ロシアの電波望遠鏡人工衛星、高度34万キロメートルの軌道上で観測の準備中

2011年7月23日 15:30

 7月18日に打ち上げられたロシアの電波望遠鏡人工衛星「RadioAstron(Spectrum-R)」が、軌道上で正常に動作していると発表された(ロシア連邦宇宙局のニュースリリースBBC Newsの記事本家/.)。

18日午前6時31分(モスクワ標準時)にカザフスタンのバイコヌール宇宙基地から打ち上げられたRadioAstronが、高度34万キロメートルの軌道に到達したのは同日10時6分。軌道到達後、反射鏡を除くすべての構成要素が展開済みとのこと。今後3ヶ月程度で観測の準備を進めていく。

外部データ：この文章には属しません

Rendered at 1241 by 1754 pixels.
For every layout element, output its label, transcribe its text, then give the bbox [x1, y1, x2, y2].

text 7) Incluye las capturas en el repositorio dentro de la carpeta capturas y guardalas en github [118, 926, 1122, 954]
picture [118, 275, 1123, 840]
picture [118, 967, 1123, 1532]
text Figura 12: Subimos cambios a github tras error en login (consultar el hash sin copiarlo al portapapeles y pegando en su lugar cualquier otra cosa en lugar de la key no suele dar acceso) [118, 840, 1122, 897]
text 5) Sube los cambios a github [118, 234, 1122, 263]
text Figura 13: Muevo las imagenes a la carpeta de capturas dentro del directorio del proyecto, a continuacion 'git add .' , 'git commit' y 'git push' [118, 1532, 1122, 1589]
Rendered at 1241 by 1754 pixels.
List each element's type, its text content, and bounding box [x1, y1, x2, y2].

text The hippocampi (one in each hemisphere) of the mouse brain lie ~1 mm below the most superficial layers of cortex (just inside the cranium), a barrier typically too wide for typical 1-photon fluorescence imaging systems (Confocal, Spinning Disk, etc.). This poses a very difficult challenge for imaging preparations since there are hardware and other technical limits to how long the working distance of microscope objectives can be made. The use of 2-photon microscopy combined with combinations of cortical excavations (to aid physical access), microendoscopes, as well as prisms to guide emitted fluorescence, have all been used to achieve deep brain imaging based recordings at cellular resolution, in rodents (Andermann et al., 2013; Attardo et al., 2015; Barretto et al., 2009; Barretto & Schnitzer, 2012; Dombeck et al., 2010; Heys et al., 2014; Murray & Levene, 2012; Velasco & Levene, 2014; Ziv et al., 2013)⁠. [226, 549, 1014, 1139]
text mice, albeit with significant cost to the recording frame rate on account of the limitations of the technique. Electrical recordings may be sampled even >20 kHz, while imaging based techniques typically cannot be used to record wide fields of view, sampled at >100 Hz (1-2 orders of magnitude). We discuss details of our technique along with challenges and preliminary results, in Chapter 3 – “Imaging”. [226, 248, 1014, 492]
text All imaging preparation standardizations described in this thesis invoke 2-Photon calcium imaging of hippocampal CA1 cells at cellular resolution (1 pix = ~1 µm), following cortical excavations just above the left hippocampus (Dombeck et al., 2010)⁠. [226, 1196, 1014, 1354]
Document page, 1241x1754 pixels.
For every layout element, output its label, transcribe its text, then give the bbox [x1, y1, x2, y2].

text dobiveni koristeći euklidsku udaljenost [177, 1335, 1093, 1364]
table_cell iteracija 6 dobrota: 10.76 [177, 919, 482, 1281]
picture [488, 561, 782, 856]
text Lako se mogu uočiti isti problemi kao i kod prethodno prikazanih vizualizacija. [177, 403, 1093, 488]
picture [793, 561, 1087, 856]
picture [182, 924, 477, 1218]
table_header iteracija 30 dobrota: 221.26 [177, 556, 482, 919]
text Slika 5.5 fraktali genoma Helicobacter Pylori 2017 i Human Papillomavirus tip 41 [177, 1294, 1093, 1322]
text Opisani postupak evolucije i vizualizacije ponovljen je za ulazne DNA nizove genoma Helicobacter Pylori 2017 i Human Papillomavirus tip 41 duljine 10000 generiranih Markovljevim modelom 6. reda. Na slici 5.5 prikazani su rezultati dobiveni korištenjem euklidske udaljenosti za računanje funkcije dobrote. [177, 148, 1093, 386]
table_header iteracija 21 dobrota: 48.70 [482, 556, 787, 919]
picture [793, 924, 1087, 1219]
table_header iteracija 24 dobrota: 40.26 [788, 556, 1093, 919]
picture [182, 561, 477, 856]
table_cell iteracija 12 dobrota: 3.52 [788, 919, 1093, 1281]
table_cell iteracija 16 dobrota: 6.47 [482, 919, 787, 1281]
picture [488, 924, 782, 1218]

RadioAstronのアンテナは直径10メートル。地球上にある多くの巨大電波望遠鏡よりも小さいが、受信した電波を地球上の電波望遠鏡が受信したデータと組み合わせることで、宇宙最大の電波望遠鏡を構成することになる。つまり、ほぼ地球と月の距離に相当する直径の電波望遠鏡となり、想像を絶する解像度の画像が取得できるとのこと。RadioAstronの目的の1つは地球から5,900万光年離れた銀河、M-87を詳細に観測することだ。M-87の中心には超巨大なブラックホールが存在すると推定されているが、RadioAstronによる観測で証明されることが期待されている。